Une collusion que le président du Burkina Faso, Roch Marc Christian Kaboré, avait lui-même dénoncé. “L’ex-président Blaise Compaoré a joué un rôle de médiation au Mali qui fait que, de façon constante, nous avons eu ces collusions avec les forces jihadistes au Mali.” Capacité de nuisance que Compaoré retournerait aujourd’hui contre les siens.
Aujourd’hui, l’heure serait plus au rapprochement entre les deux hommes. On parle d’une lettre adressée par Compaoré à son successeur pour lui faire part de “sa disponibilité et de son soutien”. “Cette lettre, si elle est vraie, constitue aussi le meilleur démenti à toutes ces folles rumeurs qui tendaient à faire croire que l’ancien président du Faso, Blaise Compaoré, soutiendrait des actions de déstabilisation de son pays, de notre pays, le Burkina Faso”,réagit Ablassé Ouedraogo, le président du parti Le Faso Autrement.
“Maintenir l’équilibre et préserver l’harmonie”
Sur son site internet, Blaise Compaoré donne la philosophie de son action politique. “Compaoré, très attaché au principe de laïcité de l’Etat, s’appliquait à maintenir l’équilibre et préserver l’harmonie dans un pays peuplé à 62% de musulmans, 23% de catholiques, 4% de protestants et 7% d’animistes”,est-il écrit. En 2013, la carte de la tolérance raciale et ethnique plaçait le Burkina en tête. Un havre de paix en Afrique de l’Ouest. La clé de tout cela serait, selon Compaoré, “la participation inclusive des chefs traditionnels et religieux de toutes les ethnies et confessions aux programmes de politique sociale et aux débats sur la vie politique et les questions de société”.

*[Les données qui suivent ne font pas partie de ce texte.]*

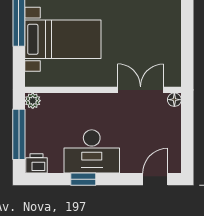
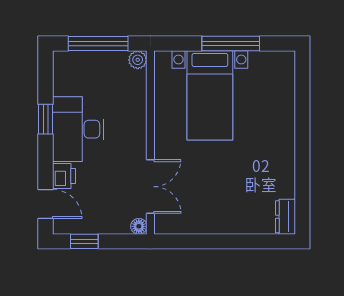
window: (187, 146) -> (84, 241), added
printer: (37, 163) -> (64, 176), moved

Un équilibre qui aurait disparu et entraînerait le pays vers le chaos, selon les proches de Blaise Compaoré. Le débat sur le rôle joué par l’ancien président réapparaît à chaque acte terroriste d’envergure. Peut-être aussi qu’à force de complaisance, les jihadistes se sont sentis chez eux au Burkina comme au Mali ou au Niger. Avec tous les risques que cela comporte.
Ratissage dans l’est
Le nouveau pouvoir à Ouagadougou a clairement engagé le combat contre les groupes jihadistes. Ainsi, une opération de grande envergure a été menée dans l’est et le centre-est du pays en mars 2019. Un succès selon les autorités Burkinabè qui annonçaient avoir neutralisé de nombreux terroristes. Le général Moïse Miningou, chef d’état-major des armées, se permettait un certain optimisme, vu le nombre de militaires déployé sur le terrain. “Avec tout ce personnel, nos ennemis n’auront plus la liberté d’action. Nous savons que le risque zéro n’existe pas, mais nous sommes très confiants”, déclarait le général.
Sauf que, comme le précise Le Monde, “l’opération a aussi suscité une nouvelle dissémination” dans les Etats voisins. 247 individus sont recherchés “pour participation à une entreprise terroriste”.